Household object detections:
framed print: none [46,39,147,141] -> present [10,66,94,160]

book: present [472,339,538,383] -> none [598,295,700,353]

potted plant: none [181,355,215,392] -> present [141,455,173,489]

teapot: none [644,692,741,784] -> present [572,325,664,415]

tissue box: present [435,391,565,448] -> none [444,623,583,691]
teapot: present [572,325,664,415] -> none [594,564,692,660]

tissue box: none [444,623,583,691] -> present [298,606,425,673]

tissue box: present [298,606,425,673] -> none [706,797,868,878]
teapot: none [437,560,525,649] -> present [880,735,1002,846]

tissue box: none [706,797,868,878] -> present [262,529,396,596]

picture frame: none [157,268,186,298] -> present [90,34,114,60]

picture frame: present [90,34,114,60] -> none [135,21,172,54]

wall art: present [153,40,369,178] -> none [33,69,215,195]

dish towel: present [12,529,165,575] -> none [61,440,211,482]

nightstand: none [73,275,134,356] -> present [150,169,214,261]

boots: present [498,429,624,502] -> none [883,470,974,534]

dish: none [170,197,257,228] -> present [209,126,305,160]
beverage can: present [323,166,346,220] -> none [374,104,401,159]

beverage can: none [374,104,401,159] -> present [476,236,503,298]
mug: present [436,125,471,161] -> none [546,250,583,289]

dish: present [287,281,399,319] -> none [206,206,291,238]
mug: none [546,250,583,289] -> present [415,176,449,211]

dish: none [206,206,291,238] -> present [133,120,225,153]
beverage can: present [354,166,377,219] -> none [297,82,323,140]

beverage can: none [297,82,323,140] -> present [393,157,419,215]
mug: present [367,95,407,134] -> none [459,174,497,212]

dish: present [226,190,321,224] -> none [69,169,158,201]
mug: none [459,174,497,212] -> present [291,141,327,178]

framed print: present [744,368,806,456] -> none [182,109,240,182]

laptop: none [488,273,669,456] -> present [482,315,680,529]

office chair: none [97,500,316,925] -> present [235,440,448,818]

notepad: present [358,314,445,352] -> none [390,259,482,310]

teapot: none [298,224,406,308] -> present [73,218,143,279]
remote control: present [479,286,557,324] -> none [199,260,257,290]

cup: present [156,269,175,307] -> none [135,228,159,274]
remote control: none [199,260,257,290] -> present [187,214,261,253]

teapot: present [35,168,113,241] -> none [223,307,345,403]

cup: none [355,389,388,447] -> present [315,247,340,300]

AIM OF THE TASK:
Having read the entries, repeat them all exactly.

RESPONSE TO THIS TASK:
framed print: none [46,39,147,141] -> present [10,66,94,160]

book: present [472,339,538,383] -> none [598,295,700,353]

potted plant: none [181,355,215,392] -> present [141,455,173,489]

teapot: none [644,692,741,784] -> present [572,325,664,415]

tissue box: present [435,391,565,448] -> none [444,623,583,691]
teapot: present [572,325,664,415] -> none [594,564,692,660]

tissue box: none [444,623,583,691] -> present [298,606,425,673]

tissue box: present [298,606,425,673] -> none [706,797,868,878]
teapot: none [437,560,525,649] -> present [880,735,1002,846]

tissue box: none [706,797,868,878] -> present [262,529,396,596]

picture frame: none [157,268,186,298] -> present [90,34,114,60]

picture frame: present [90,34,114,60] -> none [135,21,172,54]

wall art: present [153,40,369,178] -> none [33,69,215,195]

dish towel: present [12,529,165,575] -> none [61,440,211,482]

nightstand: none [73,275,134,356] -> present [150,169,214,261]

boots: present [498,429,624,502] -> none [883,470,974,534]

dish: none [170,197,257,228] -> present [209,126,305,160]
beverage can: present [323,166,346,220] -> none [374,104,401,159]

beverage can: none [374,104,401,159] -> present [476,236,503,298]
mug: present [436,125,471,161] -> none [546,250,583,289]

dish: present [287,281,399,319] -> none [206,206,291,238]
mug: none [546,250,583,289] -> present [415,176,449,211]

dish: none [206,206,291,238] -> present [133,120,225,153]
beverage can: present [354,166,377,219] -> none [297,82,323,140]

beverage can: none [297,82,323,140] -> present [393,157,419,215]
mug: present [367,95,407,134] -> none [459,174,497,212]

dish: present [226,190,321,224] -> none [69,169,158,201]
mug: none [459,174,497,212] -> present [291,141,327,178]

framed print: present [744,368,806,456] -> none [182,109,240,182]

laptop: none [488,273,669,456] -> present [482,315,680,529]

office chair: none [97,500,316,925] -> present [235,440,448,818]

notepad: present [358,314,445,352] -> none [390,259,482,310]

teapot: none [298,224,406,308] -> present [73,218,143,279]
remote control: present [479,286,557,324] -> none [199,260,257,290]

cup: present [156,269,175,307] -> none [135,228,159,274]
remote control: none [199,260,257,290] -> present [187,214,261,253]

teapot: present [35,168,113,241] -> none [223,307,345,403]

cup: none [355,389,388,447] -> present [315,247,340,300]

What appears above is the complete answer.